*What to produce:* Copy all entries without alteration and skip the pictures they hold.

***** Provided records

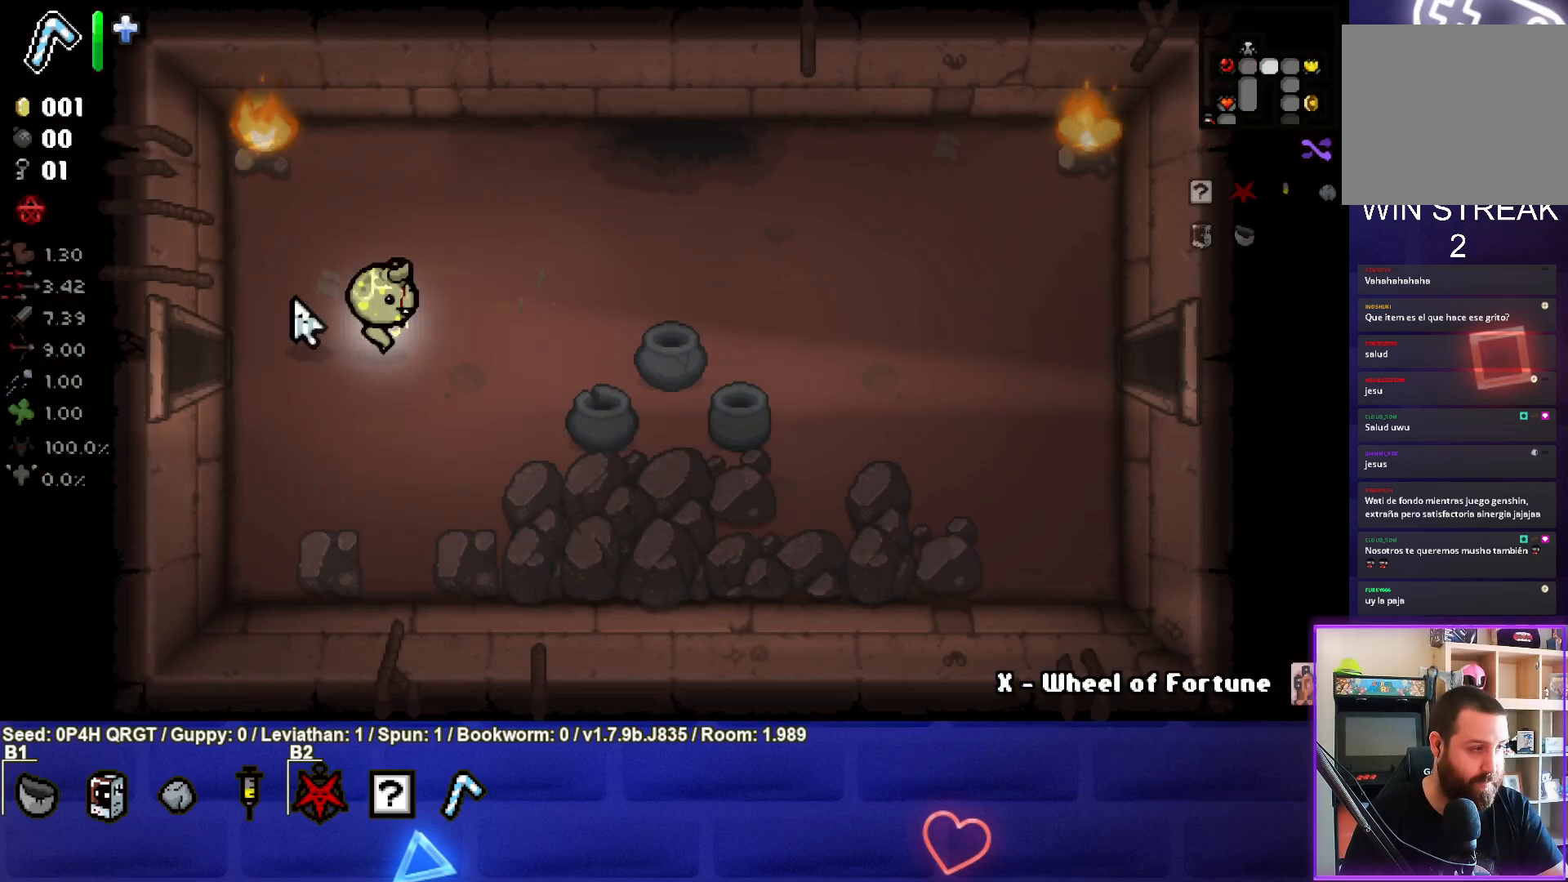
{"buttons": [], "left_stick": "right", "right_stick": "center", "events": [[83, "CIRCLE", "down"], [133, "left_stick", "right"], [200, "CIRCLE", "up"], [383, "CIRCLE", "down"], [500, "CIRCLE", "up"]]}
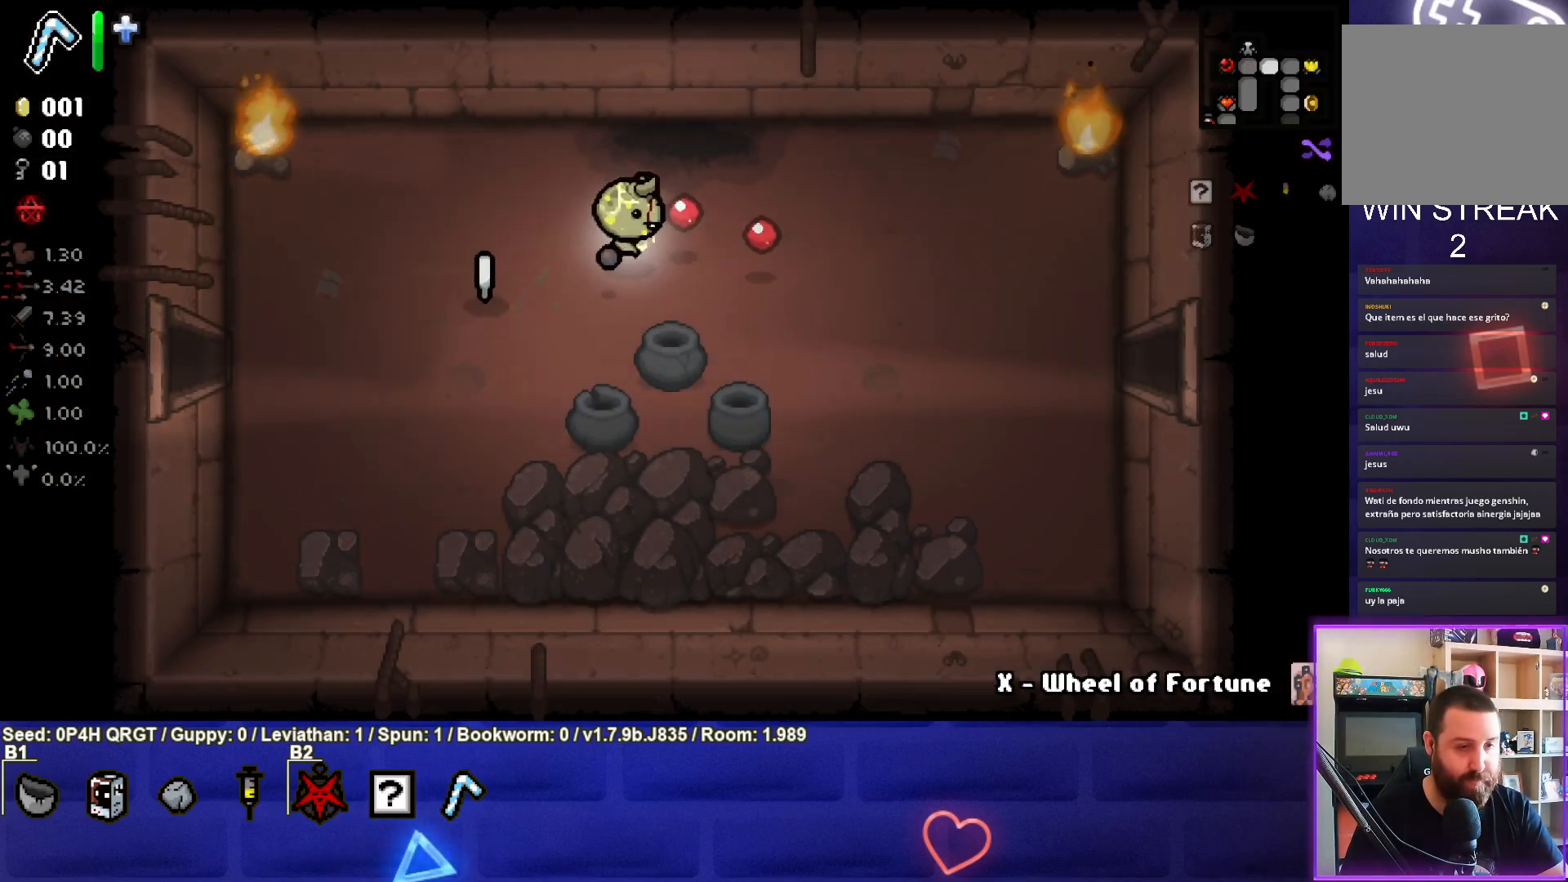
{"buttons": ["CIRCLE"], "left_stick": "right", "right_stick": "center", "events": [[67, "CIRCLE", "down"], [183, "CIRCLE", "up"], [250, "CIRCLE", "down"], [350, "CIRCLE", "up"], [417, "CIRCLE", "down"]]}
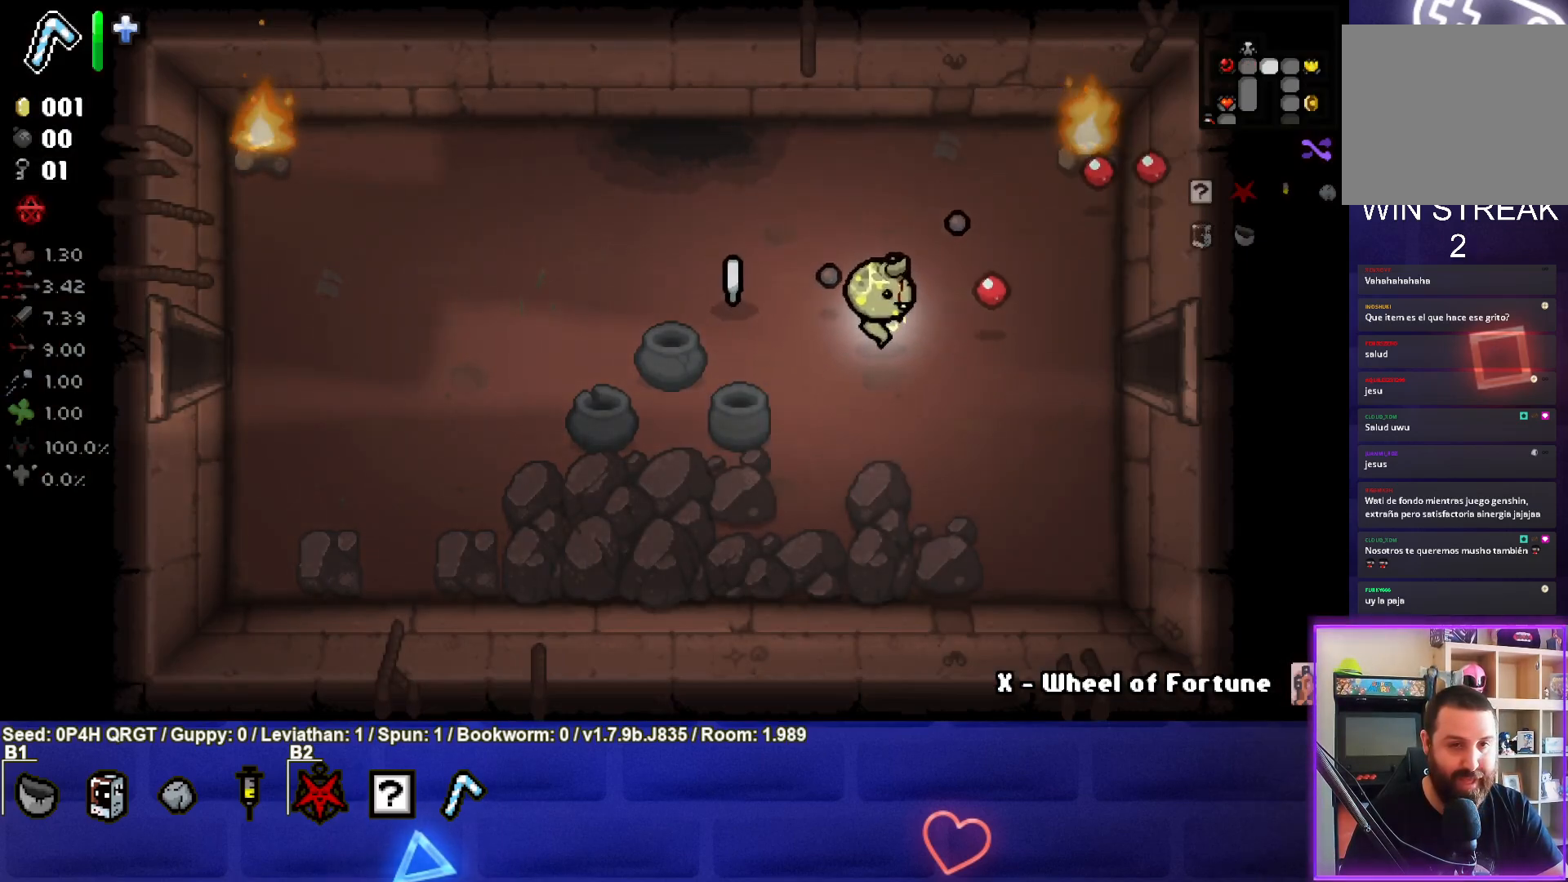
{"buttons": [], "left_stick": "right", "right_stick": "center", "events": [[33, "CIRCLE", "up"], [100, "CIRCLE", "down"], [200, "CIRCLE", "up"], [300, "CIRCLE", "down"], [400, "CIRCLE", "up"]]}
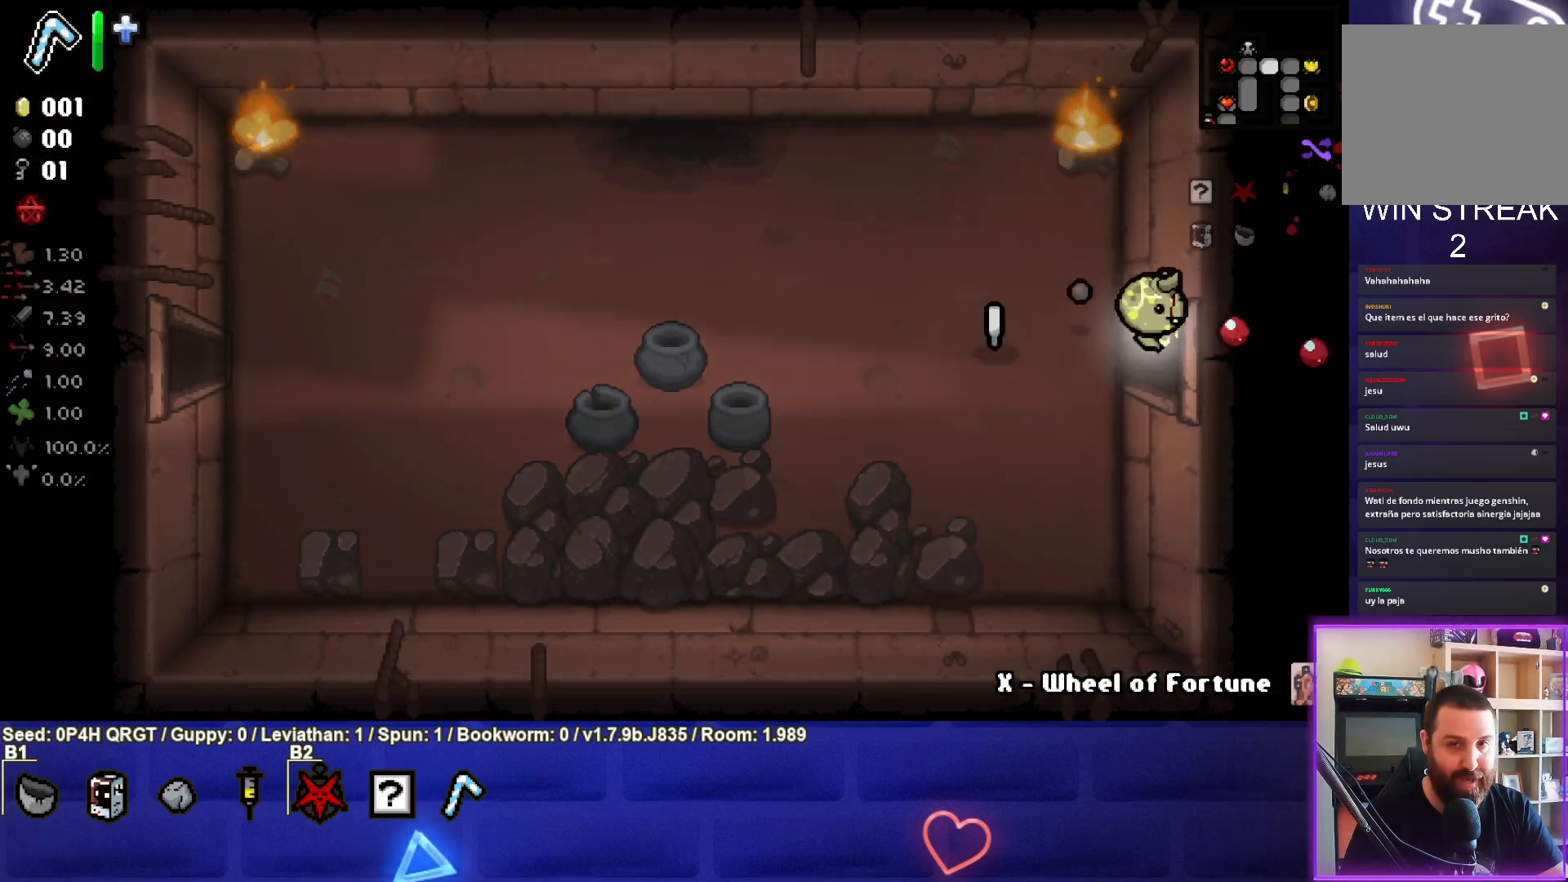
{"buttons": [], "left_stick": "down-right", "right_stick": "center", "events": [[150, "left_stick", "center"], [317, "left_stick", "right"], [383, "CROSS", "down"], [400, "left_stick", "down-right"], [500, "CROSS", "up"]]}
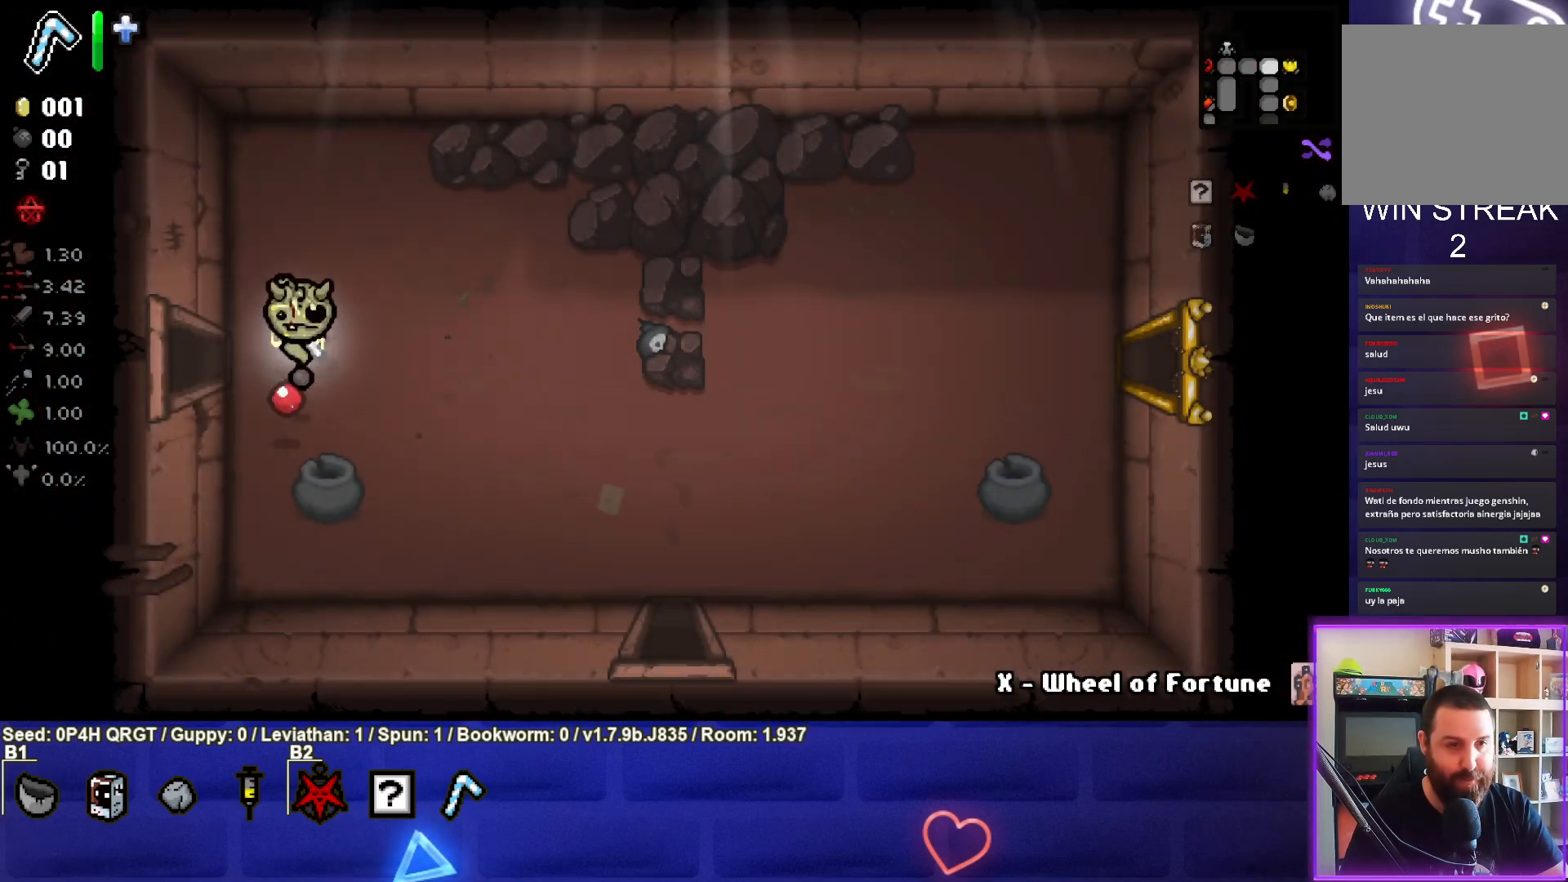
{"buttons": ["CROSS"], "left_stick": "down-right", "right_stick": "center", "events": [[67, "CROSS", "down"], [167, "CROSS", "up"], [250, "CROSS", "down"], [350, "CROSS", "up"], [417, "CROSS", "down"]]}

**********

*Written response:*
{"buttons": [], "left_stick": "right", "right_stick": "center", "events": [[83, "CIRCLE", "down"], [133, "left_stick", "right"], [200, "CIRCLE", "up"], [383, "CIRCLE", "down"], [500, "CIRCLE", "up"]]}
{"buttons": ["CIRCLE"], "left_stick": "right", "right_stick": "center", "events": [[67, "CIRCLE", "down"], [183, "CIRCLE", "up"], [250, "CIRCLE", "down"], [350, "CIRCLE", "up"], [417, "CIRCLE", "down"]]}
{"buttons": [], "left_stick": "right", "right_stick": "center", "events": [[33, "CIRCLE", "up"], [100, "CIRCLE", "down"], [200, "CIRCLE", "up"], [300, "CIRCLE", "down"], [400, "CIRCLE", "up"]]}
{"buttons": [], "left_stick": "down-right", "right_stick": "center", "events": [[150, "left_stick", "center"], [317, "left_stick", "right"], [383, "CROSS", "down"], [400, "left_stick", "down-right"], [500, "CROSS", "up"]]}
{"buttons": ["CROSS"], "left_stick": "down-right", "right_stick": "center", "events": [[67, "CROSS", "down"], [167, "CROSS", "up"], [250, "CROSS", "down"], [350, "CROSS", "up"], [417, "CROSS", "down"]]}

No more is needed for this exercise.